EXERCISE AIM: Could you repeat the records shown below exactly as written?

Dataset entries
/---

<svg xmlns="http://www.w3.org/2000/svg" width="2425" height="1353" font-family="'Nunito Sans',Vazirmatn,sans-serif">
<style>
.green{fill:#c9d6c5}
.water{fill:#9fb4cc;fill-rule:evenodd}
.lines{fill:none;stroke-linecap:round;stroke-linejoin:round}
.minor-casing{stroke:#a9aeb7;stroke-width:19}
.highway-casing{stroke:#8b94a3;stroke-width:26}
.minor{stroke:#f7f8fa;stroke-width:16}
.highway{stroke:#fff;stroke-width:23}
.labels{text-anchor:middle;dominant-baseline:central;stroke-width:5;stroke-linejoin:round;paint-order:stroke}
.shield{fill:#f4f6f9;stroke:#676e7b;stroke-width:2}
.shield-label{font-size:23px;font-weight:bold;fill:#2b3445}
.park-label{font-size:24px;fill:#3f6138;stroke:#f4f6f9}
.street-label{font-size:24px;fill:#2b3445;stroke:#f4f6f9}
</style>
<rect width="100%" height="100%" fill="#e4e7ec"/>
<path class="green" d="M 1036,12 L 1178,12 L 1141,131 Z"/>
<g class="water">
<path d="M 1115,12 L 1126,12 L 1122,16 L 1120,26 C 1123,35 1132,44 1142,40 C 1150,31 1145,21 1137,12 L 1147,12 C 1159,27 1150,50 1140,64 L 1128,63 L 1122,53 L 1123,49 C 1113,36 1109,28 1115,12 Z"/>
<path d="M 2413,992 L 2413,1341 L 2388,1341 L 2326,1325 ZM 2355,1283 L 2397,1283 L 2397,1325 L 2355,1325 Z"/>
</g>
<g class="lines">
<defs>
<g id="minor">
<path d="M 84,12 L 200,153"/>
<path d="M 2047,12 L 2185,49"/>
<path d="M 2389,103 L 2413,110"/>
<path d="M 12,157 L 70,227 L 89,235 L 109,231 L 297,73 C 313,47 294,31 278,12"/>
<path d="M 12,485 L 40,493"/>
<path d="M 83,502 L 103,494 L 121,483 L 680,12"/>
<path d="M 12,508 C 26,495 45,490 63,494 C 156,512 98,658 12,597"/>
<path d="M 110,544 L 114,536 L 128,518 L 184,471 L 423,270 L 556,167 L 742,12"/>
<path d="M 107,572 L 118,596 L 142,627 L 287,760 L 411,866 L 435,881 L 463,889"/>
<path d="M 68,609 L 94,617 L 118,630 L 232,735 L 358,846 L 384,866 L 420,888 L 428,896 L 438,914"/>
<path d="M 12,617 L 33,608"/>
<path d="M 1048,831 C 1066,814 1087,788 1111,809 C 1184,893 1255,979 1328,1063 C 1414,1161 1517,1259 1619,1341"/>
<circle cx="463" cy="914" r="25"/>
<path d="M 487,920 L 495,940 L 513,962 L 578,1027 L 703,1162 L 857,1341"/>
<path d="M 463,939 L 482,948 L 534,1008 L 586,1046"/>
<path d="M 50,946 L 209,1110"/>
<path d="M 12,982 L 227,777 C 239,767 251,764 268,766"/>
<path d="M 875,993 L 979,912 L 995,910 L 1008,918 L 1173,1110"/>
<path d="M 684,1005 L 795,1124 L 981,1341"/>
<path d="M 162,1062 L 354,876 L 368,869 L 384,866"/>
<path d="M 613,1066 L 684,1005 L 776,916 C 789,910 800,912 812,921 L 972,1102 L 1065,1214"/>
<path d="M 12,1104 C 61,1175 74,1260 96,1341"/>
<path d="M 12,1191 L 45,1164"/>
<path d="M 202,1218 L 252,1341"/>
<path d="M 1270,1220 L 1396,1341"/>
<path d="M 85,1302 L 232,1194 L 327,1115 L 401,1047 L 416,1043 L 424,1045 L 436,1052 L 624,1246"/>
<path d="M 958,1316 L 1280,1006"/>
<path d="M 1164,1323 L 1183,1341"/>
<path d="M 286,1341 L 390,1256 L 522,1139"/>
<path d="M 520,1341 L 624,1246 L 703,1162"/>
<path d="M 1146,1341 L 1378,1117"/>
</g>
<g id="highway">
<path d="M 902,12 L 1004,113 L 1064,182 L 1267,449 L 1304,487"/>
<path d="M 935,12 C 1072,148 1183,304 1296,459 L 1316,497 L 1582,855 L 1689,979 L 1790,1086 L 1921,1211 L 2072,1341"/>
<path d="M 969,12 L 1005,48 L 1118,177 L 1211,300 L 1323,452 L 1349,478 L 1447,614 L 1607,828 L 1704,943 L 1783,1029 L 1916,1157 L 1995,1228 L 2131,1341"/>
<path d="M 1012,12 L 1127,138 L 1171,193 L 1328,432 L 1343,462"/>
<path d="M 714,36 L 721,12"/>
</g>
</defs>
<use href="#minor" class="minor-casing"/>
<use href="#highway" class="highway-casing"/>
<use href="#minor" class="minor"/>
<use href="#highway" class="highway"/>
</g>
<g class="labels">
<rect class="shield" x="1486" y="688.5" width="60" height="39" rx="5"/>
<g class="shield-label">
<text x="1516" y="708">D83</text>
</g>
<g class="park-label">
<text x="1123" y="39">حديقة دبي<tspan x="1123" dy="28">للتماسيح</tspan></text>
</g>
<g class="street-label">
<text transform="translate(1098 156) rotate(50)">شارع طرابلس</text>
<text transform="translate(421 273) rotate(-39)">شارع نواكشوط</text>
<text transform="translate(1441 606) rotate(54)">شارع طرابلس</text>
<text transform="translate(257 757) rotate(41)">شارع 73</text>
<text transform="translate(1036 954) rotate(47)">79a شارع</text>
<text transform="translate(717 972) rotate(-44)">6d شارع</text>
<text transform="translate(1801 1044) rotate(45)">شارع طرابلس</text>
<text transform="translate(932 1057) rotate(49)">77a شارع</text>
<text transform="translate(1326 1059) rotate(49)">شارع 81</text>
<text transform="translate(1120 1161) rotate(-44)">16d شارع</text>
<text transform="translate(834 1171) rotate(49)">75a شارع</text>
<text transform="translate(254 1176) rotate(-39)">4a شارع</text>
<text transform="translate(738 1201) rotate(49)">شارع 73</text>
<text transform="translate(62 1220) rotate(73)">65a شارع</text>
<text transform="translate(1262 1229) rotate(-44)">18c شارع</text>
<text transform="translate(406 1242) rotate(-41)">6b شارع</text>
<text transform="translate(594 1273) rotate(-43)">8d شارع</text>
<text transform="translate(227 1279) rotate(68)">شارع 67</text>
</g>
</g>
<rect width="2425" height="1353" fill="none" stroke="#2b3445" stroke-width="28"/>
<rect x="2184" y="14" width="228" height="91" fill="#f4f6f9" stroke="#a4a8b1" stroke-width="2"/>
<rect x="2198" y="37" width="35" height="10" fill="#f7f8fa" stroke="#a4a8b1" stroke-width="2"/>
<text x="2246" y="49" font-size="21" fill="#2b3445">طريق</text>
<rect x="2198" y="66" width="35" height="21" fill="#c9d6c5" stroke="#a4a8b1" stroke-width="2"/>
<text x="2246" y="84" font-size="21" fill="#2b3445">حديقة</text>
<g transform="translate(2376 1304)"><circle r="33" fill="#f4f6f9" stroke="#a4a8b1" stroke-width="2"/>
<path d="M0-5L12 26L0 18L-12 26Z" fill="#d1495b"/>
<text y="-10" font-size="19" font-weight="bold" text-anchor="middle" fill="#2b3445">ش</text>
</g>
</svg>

\---

YOUR SOLUTION:
<svg xmlns="http://www.w3.org/2000/svg" width="2425" height="1353" font-family="'Nunito Sans',Vazirmatn,sans-serif">
<style>
.green{fill:#c9d6c5}
.water{fill:#9fb4cc;fill-rule:evenodd}
.lines{fill:none;stroke-linecap:round;stroke-linejoin:round}
.minor-casing{stroke:#a9aeb7;stroke-width:19}
.highway-casing{stroke:#8b94a3;stroke-width:26}
.minor{stroke:#f7f8fa;stroke-width:16}
.highway{stroke:#fff;stroke-width:23}
.labels{text-anchor:middle;dominant-baseline:central;stroke-width:5;stroke-linejoin:round;paint-order:stroke}
.shield{fill:#f4f6f9;stroke:#676e7b;stroke-width:2}
.shield-label{font-size:23px;font-weight:bold;fill:#2b3445}
.park-label{font-size:24px;fill:#3f6138;stroke:#f4f6f9}
.street-label{font-size:24px;fill:#2b3445;stroke:#f4f6f9}
</style>
<rect width="100%" height="100%" fill="#e4e7ec"/>
<path class="green" d="M 1036,12 L 1178,12 L 1141,131 Z"/>
<g class="water">
<path d="M 1115,12 L 1126,12 L 1122,16 L 1120,26 C 1123,35 1132,44 1142,40 C 1150,31 1145,21 1137,12 L 1147,12 C 1159,27 1150,50 1140,64 L 1128,63 L 1122,53 L 1123,49 C 1113,36 1109,28 1115,12 Z"/>
<path d="M 2413,992 L 2413,1341 L 2388,1341 L 2326,1325 ZM 2355,1283 L 2397,1283 L 2397,1325 L 2355,1325 Z"/>
</g>
<g class="lines">
<defs>
<g id="minor">
<path d="M 84,12 L 200,153"/>
<path d="M 2047,12 L 2185,49"/>
<path d="M 2389,103 L 2413,110"/>
<path d="M 12,157 L 70,227 L 89,235 L 109,231 L 297,73 C 313,47 294,31 278,12"/>
<path d="M 12,485 L 40,493"/>
<path d="M 83,502 L 103,494 L 121,483 L 680,12"/>
<path d="M 12,508 C 26,495 45,490 63,494 C 156,512 98,658 12,597"/>
<path d="M 110,544 L 114,536 L 128,518 L 184,471 L 423,270 L 556,167 L 742,12"/>
<path d="M 107,572 L 118,596 L 142,627 L 287,760 L 411,866 L 435,881 L 463,889"/>
<path d="M 68,609 L 94,617 L 118,630 L 232,735 L 358,846 L 384,866 L 420,888 L 428,896 L 438,914"/>
<path d="M 12,617 L 33,608"/>
<path d="M 1048,831 C 1066,814 1087,788 1111,809 C 1184,893 1255,979 1328,1063 C 1414,1161 1517,1259 1619,1341"/>
<circle cx="463" cy="914" r="25"/>
<path d="M 487,920 L 495,940 L 513,962 L 578,1027 L 703,1162 L 857,1341"/>
<path d="M 463,939 L 482,948 L 534,1008 L 586,1046"/>
<path d="M 50,946 L 209,1110"/>
<path d="M 12,982 L 227,777 C 239,767 251,764 268,766"/>
<path d="M 875,993 L 979,912 L 995,910 L 1008,918 L 1173,1110"/>
<path d="M 684,1005 L 795,1124 L 981,1341"/>
<path d="M 162,1062 L 354,876 L 368,869 L 384,866"/>
<path d="M 613,1066 L 684,1005 L 776,916 C 789,910 800,912 812,921 L 972,1102 L 1065,1214"/>
<path d="M 12,1104 C 61,1175 74,1260 96,1341"/>
<path d="M 12,1191 L 45,1164"/>
<path d="M 202,1218 L 252,1341"/>
<path d="M 1270,1220 L 1396,1341"/>
<path d="M 85,1302 L 232,1194 L 327,1115 L 401,1047 L 416,1043 L 424,1045 L 436,1052 L 624,1246"/>
<path d="M 958,1316 L 1280,1006"/>
<path d="M 1164,1323 L 1183,1341"/>
<path d="M 286,1341 L 390,1256 L 522,1139"/>
<path d="M 520,1341 L 624,1246 L 703,1162"/>
<path d="M 1146,1341 L 1378,1117"/>
</g>
<g id="highway">
<path d="M 902,12 L 1004,113 L 1064,182 L 1267,449 L 1304,487"/>
<path d="M 935,12 C 1072,148 1183,304 1296,459 L 1316,497 L 1582,855 L 1689,979 L 1790,1086 L 1921,1211 L 2072,1341"/>
<path d="M 969,12 L 1005,48 L 1118,177 L 1211,300 L 1323,452 L 1349,478 L 1447,614 L 1607,828 L 1704,943 L 1783,1029 L 1916,1157 L 1995,1228 L 2131,1341"/>
<path d="M 1012,12 L 1127,138 L 1171,193 L 1328,432 L 1343,462"/>
<path d="M 714,36 L 721,12"/>
</g>
</defs>
<use href="#minor" class="minor-casing"/>
<use href="#highway" class="highway-casing"/>
<use href="#minor" class="minor"/>
<use href="#highway" class="highway"/>
</g>
<g class="labels">
<rect class="shield" x="1486" y="688.5" width="60" height="39" rx="5"/>
<g class="shield-label">
<text x="1516" y="708">D83</text>
</g>
<g class="park-label">
<text x="1123" y="39">حديقة دبي<tspan x="1123" dy="28">للتماسيح</tspan></text>
</g>
<g class="street-label">
<text transform="translate(1098 156) rotate(50)">شارع طرابلس</text>
<text transform="translate(421 273) rotate(-39)">شارع نواكشوط</text>
<text transform="translate(1441 606) rotate(54)">شارع طرابلس</text>
<text transform="translate(257 757) rotate(41)">شارع 73</text>
<text transform="translate(1036 954) rotate(47)">79a شارع</text>
<text transform="translate(717 972) rotate(-44)">6d شارع</text>
<text transform="translate(1801 1044) rotate(45)">شارع طرابلس</text>
<text transform="translate(932 1057) rotate(49)">77a شارع</text>
<text transform="translate(1326 1059) rotate(49)">شارع 81</text>
<text transform="translate(1120 1161) rotate(-44)">16d شارع</text>
<text transform="translate(834 1171) rotate(49)">75a شارع</text>
<text transform="translate(254 1176) rotate(-39)">4a شارع</text>
<text transform="translate(738 1201) rotate(49)">شارع 73</text>
<text transform="translate(62 1220) rotate(73)">65a شارع</text>
<text transform="translate(1262 1229) rotate(-44)">18c شارع</text>
<text transform="translate(406 1242) rotate(-41)">6b شارع</text>
<text transform="translate(594 1273) rotate(-43)">8d شارع</text>
<text transform="translate(227 1279) rotate(68)">شارع 67</text>
</g>
</g>
<rect width="2425" height="1353" fill="none" stroke="#2b3445" stroke-width="28"/>
<rect x="2184" y="14" width="228" height="91" fill="#f4f6f9" stroke="#a4a8b1" stroke-width="2"/>
<rect x="2198" y="37" width="35" height="10" fill="#f7f8fa" stroke="#a4a8b1" stroke-width="2"/>
<text x="2246" y="49" font-size="21" fill="#2b3445">طريق</text>
<rect x="2198" y="66" width="35" height="21" fill="#c9d6c5" stroke="#a4a8b1" stroke-width="2"/>
<text x="2246" y="84" font-size="21" fill="#2b3445">حديقة</text>
<g transform="translate(2376 1304)"><circle r="33" fill="#f4f6f9" stroke="#a4a8b1" stroke-width="2"/>
<path d="M0-5L12 26L0 18L-12 26Z" fill="#d1495b"/>
<text y="-10" font-size="19" font-weight="bold" text-anchor="middle" fill="#2b3445">ش</text>
</g>
</svg>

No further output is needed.